Steven Gould is perhaps best known for his novel Jumper originally released in 1992 and later adapted into a film in 2008. I found the film enjoyable if somewhat forgettable and regrettable only in that it managed to line the pockets of Hayden Christensen. Burried in a box of ARCs from Baker and Taylor I found Gould’s most recent novel, 7th Sigma, and immediately cued in on the idea giant metal eating bugs.
In 7th Sigma a plague of metal devouring bugs of mysterious origin overran the American southwest some 50 years ago. The government cordoned off the region with a bug-repelling barrier and the area, now known as the Territory, has become something a no-man’s land populated by the stubborn, the hardened, and often the unwanted. Our story, or stories depending on how you look at it, center around the irascible rapscallion known as Kimble. Kimble, a young teen, has been surviving on his own in the Territory ever since his drunk of father passed away using his wits and martial arts skills to say on the up and up. Life still isn’t easy and he quickly latches onto Ruth Munroe, a pioneer type setting out set up a new Aikido dojo.

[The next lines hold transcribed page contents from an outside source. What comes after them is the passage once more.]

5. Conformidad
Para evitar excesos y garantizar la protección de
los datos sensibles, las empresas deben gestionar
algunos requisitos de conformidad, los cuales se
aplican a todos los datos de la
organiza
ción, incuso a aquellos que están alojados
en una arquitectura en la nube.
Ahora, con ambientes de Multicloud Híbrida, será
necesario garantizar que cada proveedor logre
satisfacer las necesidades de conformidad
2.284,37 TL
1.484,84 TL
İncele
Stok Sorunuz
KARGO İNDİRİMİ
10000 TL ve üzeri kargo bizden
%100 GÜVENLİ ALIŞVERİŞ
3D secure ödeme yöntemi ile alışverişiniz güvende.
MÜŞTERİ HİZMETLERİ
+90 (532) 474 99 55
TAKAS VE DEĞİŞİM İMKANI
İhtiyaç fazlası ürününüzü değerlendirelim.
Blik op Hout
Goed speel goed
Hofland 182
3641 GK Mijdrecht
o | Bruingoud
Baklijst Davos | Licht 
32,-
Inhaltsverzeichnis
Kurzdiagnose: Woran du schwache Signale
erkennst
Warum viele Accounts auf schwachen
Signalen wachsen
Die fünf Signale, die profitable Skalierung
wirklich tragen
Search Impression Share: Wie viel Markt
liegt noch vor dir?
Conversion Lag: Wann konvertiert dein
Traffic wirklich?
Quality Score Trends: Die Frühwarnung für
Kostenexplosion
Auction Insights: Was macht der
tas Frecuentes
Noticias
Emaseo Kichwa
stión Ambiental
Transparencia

The novel does little to hide that is a reworking of Rudyard Kipling’s Kim. This is a fact that I can only point out as I have no real first hand experience with Kipling’s work. Reader’s more familiar with Kim might be able to point out similarities or notice the parallels far better than myself. Regardless, one of the more fascinating aspects of the novel is its setting. While the book is decidedly set in the near-future, the inability to use metal (since the bugs are attracted to it) and the hardscrabble nature of the Territory lend the novel a frontier feel. It is the Wild West as seen through the lens of modern society with just about any and every throwback to frontier living you can think of from covered wagons to the town drunk. It lends the novel a familiar feeling enhanced by the science fiction element of the mysterious bugs.
On the one hand the bugs are a pervasive force of the novel while on the other they serve quite often as background dressing. Gould manages to keep the bugs central to the story while at the same time never quite addressing their presence directly. He is fairly straight forward in hinting that there is more to them than meets the eye. The novel is split into vignettes of a sort and at least once during each section of the novel Gould manages to highlight one oddity of bug behavior. These oddities take a very distinct path that plays out in an entertaining if somewhat predictable fashion. I was occasionally frustrated that some action takes place off-screen, indeed the main event (Kimble’s first mission for Captain Benthem) serves as an important clue as to Kimble’s character but is only discussed in dialog. I would have really liked to have seen the action of this early adventure relayed more directly.
Gould populates this Territory with a cast of likeable characters with Kimble at the forefront. He is an extraordinarily capable young man with a headstrong attitude and a tendency to act before thinking. Occasionally his skills strain credulity and there were moments when I felt things went a bit too smoothly for him. Kimble has a strong supporting cast of characters from the capable and wise Ruth, the fatherly Captain Bentham, and curious Thayet. None, save perhaps Ruth, are revealed in quite as much detail as Kimble and the relationship between Kimble and Ruth is one of the novel’s strongest points.
7th Sigma is not the most thought provoking of novels but it is one of the most fun. Its young lead character gives it a YA vibe but Tor is not really marketing it as such. Truth be told save for some instance of harsh language, and at least one situation that deals with the mistreatment of women, 7th Sigma is completely YA friendly. While it doesn’t precisely end on a cliffhanger Gould leaves enough open at the end to leave readers anxious for more.